__Work to be completed__. When a line in the entries contains the word "binaryaccuracy", copy that line in full.

__Working data__.
..............................

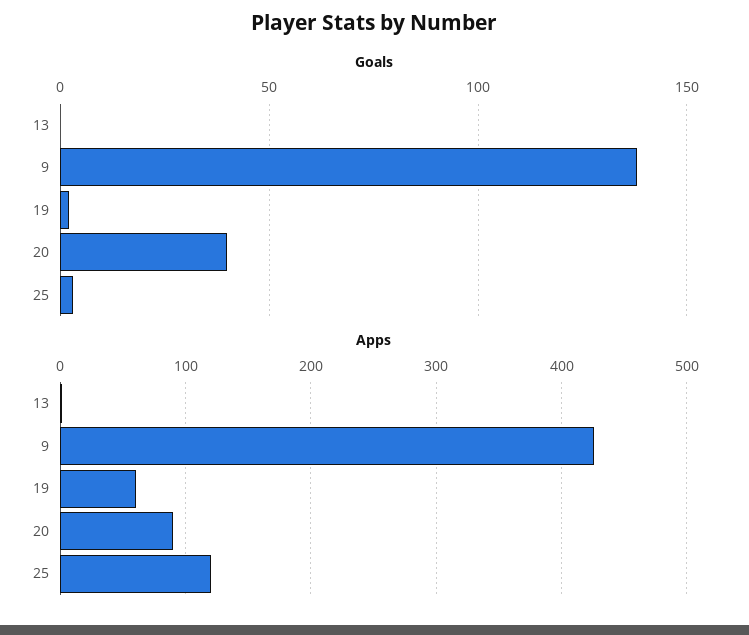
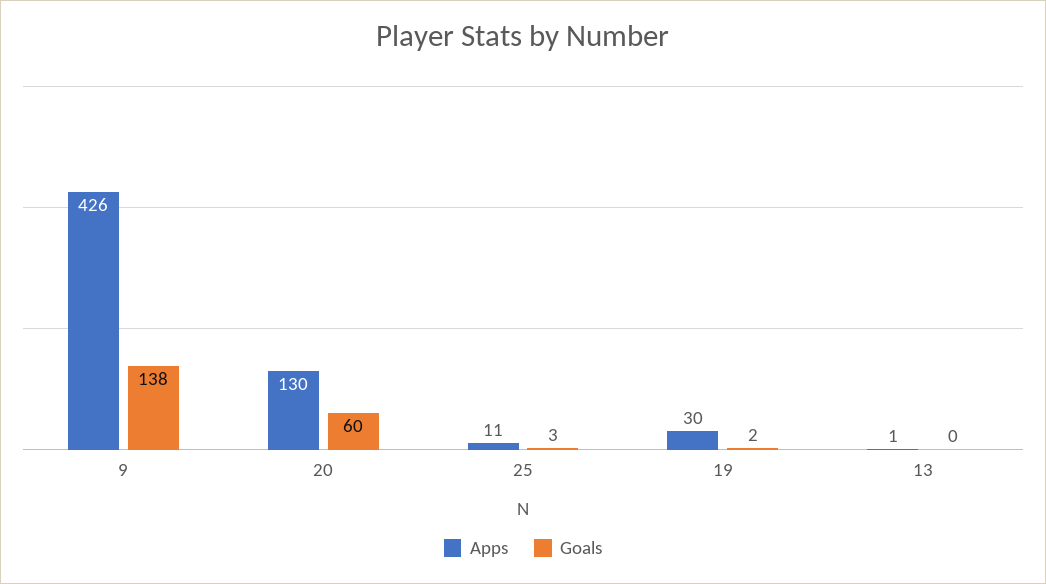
Goals, 20: 40 -> 60
Apps, 19: 60 -> 30
Apps, 20: 90 -> 130
Apps, 25: 120 -> 11

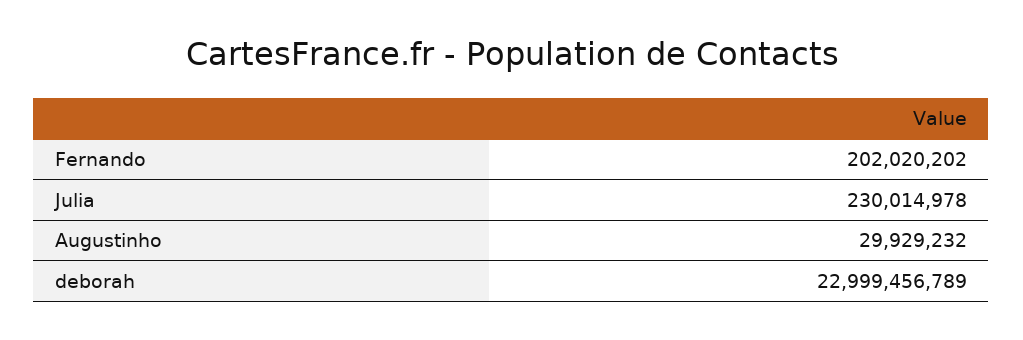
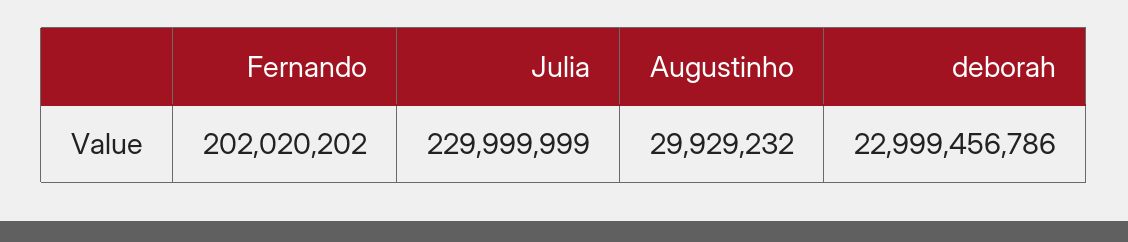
Julia: 230014978 -> 229999999
deborah: 22999456789 -> 22999456786

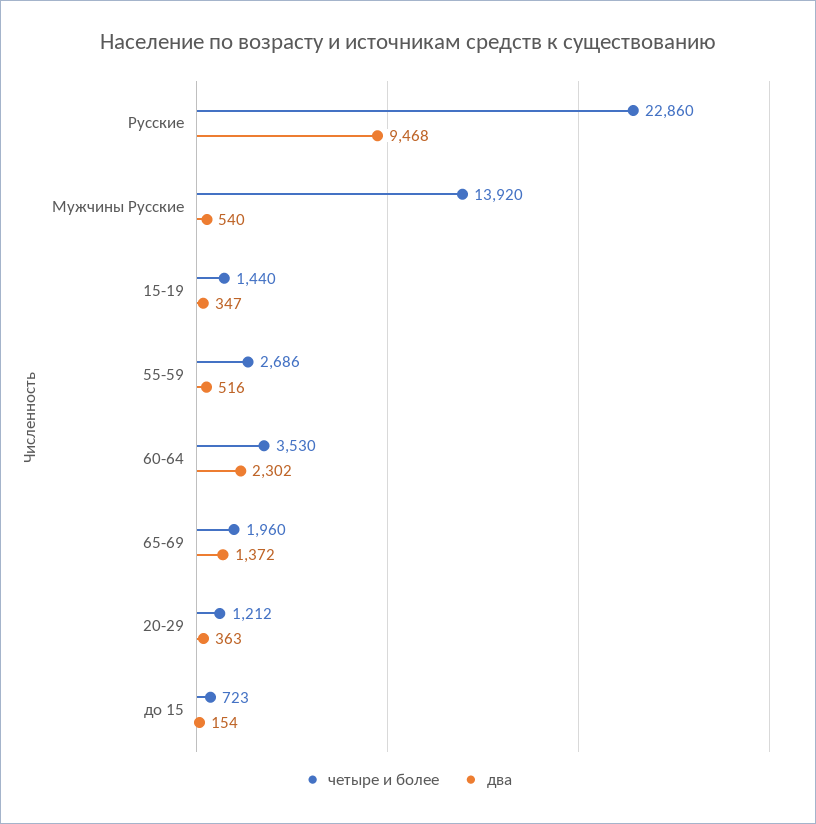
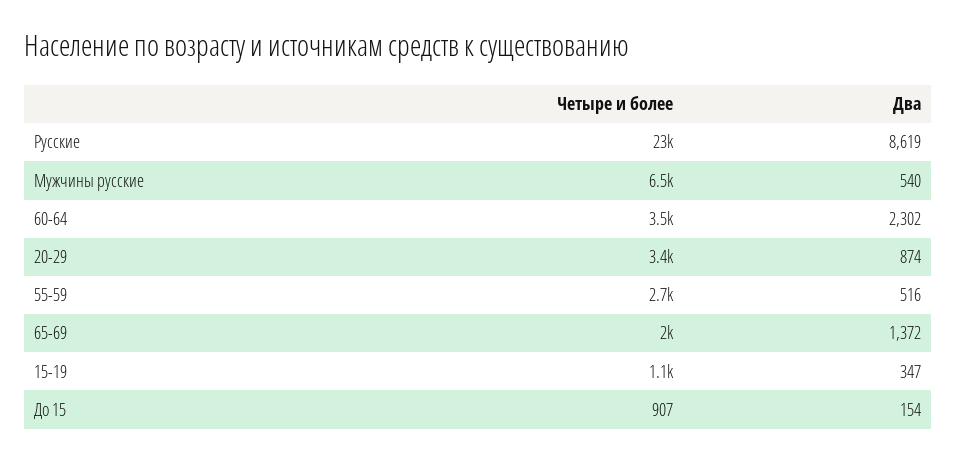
два, Русские: 9468 -> 8619
четыре и более, Мужчины Русские: 13920 -> 6500
четыре и более, 15-19: 1440 -> 1100
четыре и более, 20-29: 1212 -> 3400
два, 20-29: 363 -> 874
четыре и более, до 15: 723 -> 907

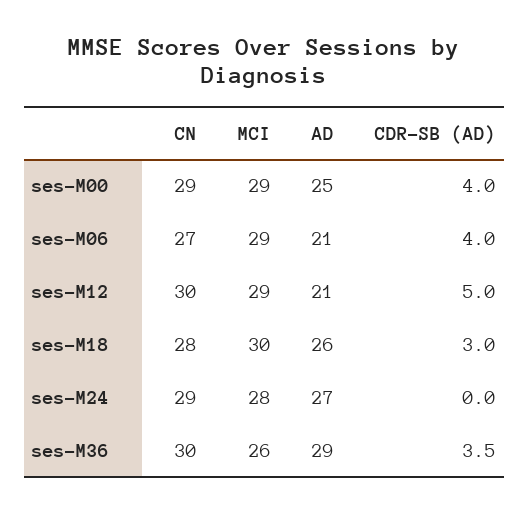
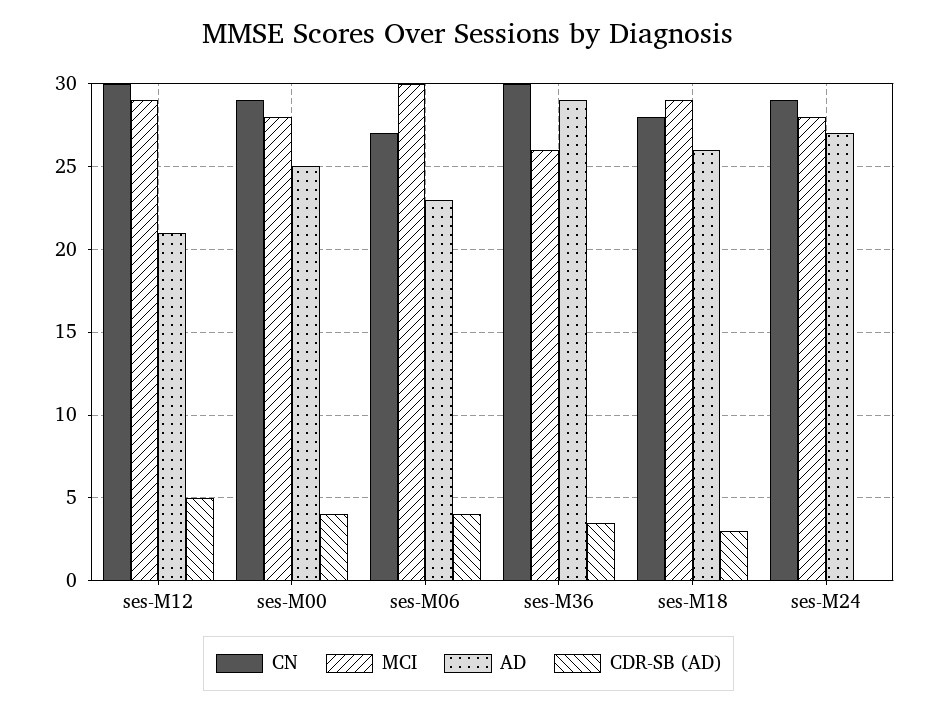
MCI, ses-M00: 29 -> 28
MCI, ses-M06: 29 -> 30
AD, ses-M06: 21 -> 23
MCI, ses-M18: 30 -> 29

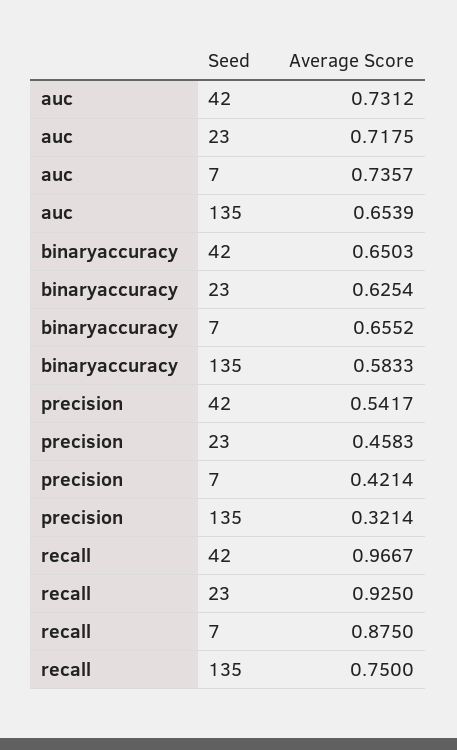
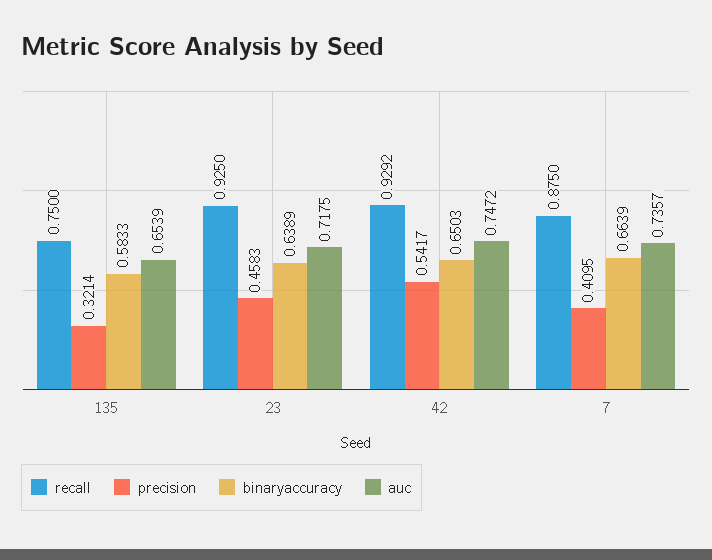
auc, 42: 0.7312 -> 0.7472
binaryaccuracy, 23: 0.6254 -> 0.6389
binaryaccuracy, 7: 0.6552 -> 0.6639
precision, 7: 0.4214 -> 0.4095
recall, 42: 0.9667 -> 0.9292

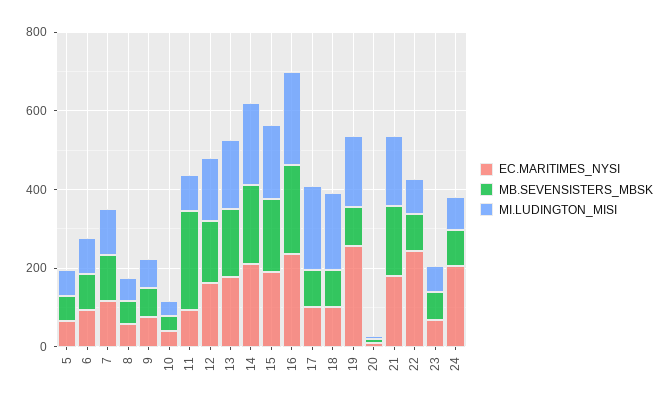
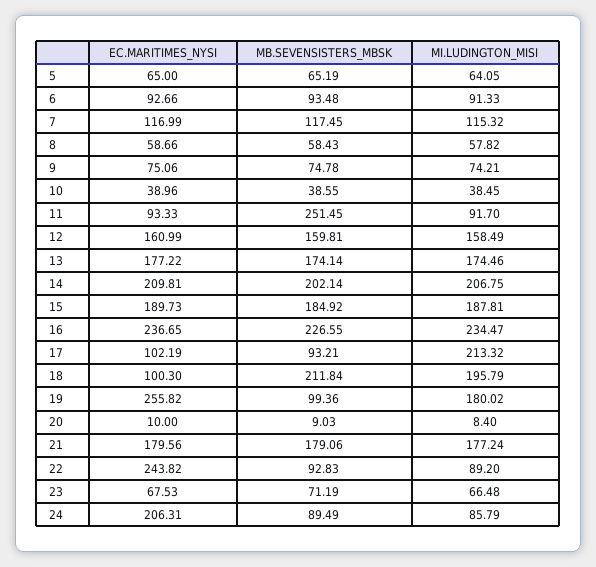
MB.SEVENSISTERS_MBSK, 18: 100 -> 211.84

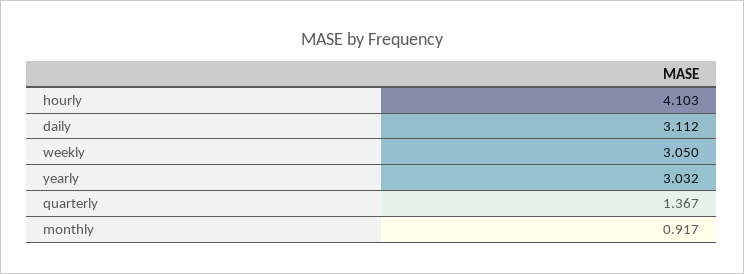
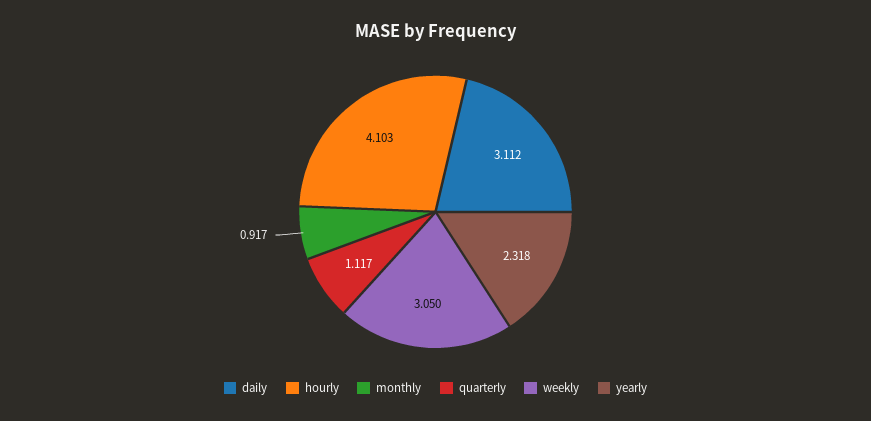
yearly: 3.032 -> 2.318
quarterly: 1.367 -> 1.117

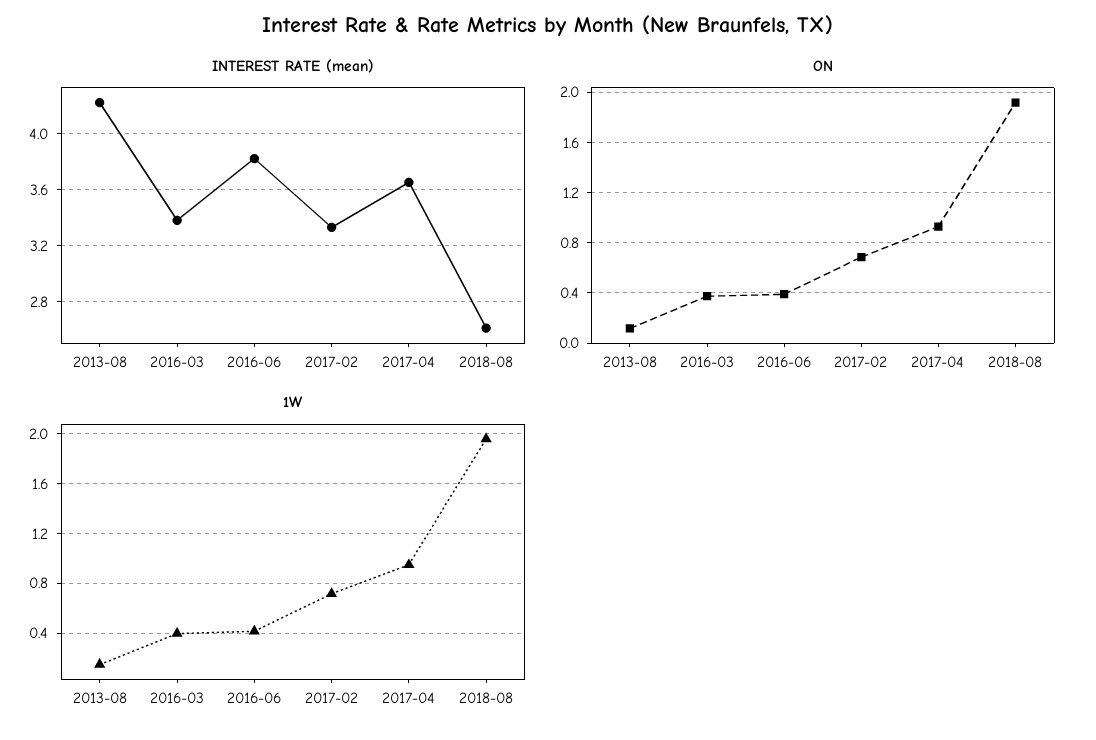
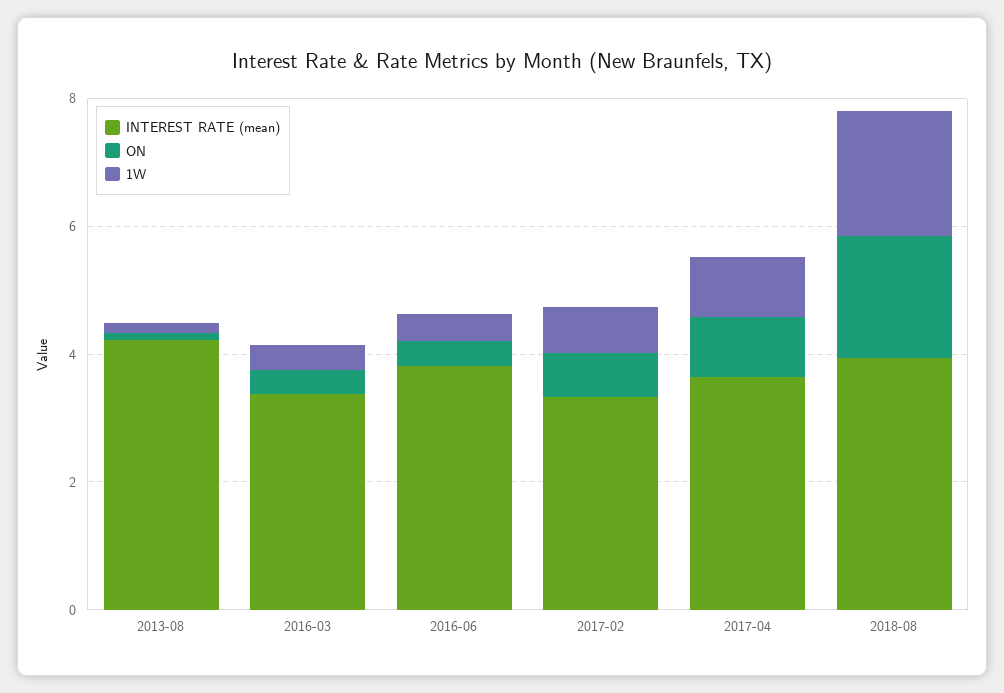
INTEREST RATE (mean), 2018-08: 2.6 -> 4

..............................

__Expected answer__.
binaryaccuracy, 23: 0.6254 -> 0.6389
binaryaccuracy, 7: 0.6552 -> 0.6639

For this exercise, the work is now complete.